The second line of the Latex expression in the question, is valid with just one training example, x is a '(f+1) x 1' matrix or a column vector. Specifically x =
[x0; x1; x2; x3; .... xf]
x0 is always '1'. Here 'f' is the number of features.
theta =
[theta0; theta1; theta2; theta3; .... thetaf].
'theta' is a column vector or '(f+1) x 1' matrix. theta0 is the intercept term.
In this special case with one training example, the '1 x (f+1)' matrix formed by taking theta' and x could be multiplied to give the correct '1x1' hypothesis matrix or a real number.
h = theta' * x
as in the second line of the Latex expression is valid.
But the expression m = length(y)
indicates that there are multiple training examples. With 'm' training examples, X is a 'm x (f+1)' matrix.
To simplify, let there be two training examples each with 'f' features.
X = [ x1; x2].
(Please note 1 and 2 inside the brackets are not exponential terms but indexes for the training examples).

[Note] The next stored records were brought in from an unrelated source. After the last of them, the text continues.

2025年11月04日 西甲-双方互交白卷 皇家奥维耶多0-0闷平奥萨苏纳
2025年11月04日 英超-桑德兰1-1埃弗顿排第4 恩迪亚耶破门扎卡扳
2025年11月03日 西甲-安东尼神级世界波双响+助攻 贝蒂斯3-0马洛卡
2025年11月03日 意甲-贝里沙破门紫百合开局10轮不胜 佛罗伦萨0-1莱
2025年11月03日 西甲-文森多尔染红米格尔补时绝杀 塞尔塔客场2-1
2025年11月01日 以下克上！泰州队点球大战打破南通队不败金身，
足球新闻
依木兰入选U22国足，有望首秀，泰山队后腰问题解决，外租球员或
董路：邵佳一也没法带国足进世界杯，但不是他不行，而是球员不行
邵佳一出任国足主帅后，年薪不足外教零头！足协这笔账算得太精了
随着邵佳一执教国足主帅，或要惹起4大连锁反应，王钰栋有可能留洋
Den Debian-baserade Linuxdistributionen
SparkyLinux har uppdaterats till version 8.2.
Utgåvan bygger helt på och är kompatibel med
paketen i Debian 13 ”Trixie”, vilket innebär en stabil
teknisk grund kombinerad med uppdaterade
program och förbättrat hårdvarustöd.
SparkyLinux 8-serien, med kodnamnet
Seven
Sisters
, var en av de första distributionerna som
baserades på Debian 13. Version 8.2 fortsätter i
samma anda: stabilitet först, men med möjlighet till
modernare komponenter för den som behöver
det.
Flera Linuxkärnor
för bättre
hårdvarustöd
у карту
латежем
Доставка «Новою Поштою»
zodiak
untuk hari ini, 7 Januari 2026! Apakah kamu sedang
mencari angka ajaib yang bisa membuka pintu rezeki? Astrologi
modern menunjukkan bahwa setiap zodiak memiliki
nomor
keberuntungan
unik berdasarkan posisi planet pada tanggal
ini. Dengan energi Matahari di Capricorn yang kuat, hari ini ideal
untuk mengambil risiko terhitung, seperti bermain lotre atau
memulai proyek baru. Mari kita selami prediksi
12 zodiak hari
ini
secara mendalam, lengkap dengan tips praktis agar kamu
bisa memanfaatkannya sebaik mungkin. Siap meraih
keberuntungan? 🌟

Here, x1 = [ x01, x11, x21, x31, .... xf1 ]
and
x2 = [ x02, x12, x22, x32, .... xf2].
So X is a '2 x (f+1)' matrix.
Now to answer the question, theta' is a '1 x (f+1)' matrix and X is a '2 x (f+1)' matrix. With this, the valid expression is X * theta
.
The expression in Latex theta' * X
becomes invalid.
The expected hypothesis matrix in my example, 'h', should have two predicted values (two real numbers), one for each of the two training examples. 'h' is a '2 x 1' matrix or column vector.
The hypothesis can be obtained by using the expression, X * theta
which is valid and algebraically correct. Multiplying a '2 x (f+1)' matrix with a '(f+1) x 1' matrix resulting in a '2 x 1' hypothesis matrix.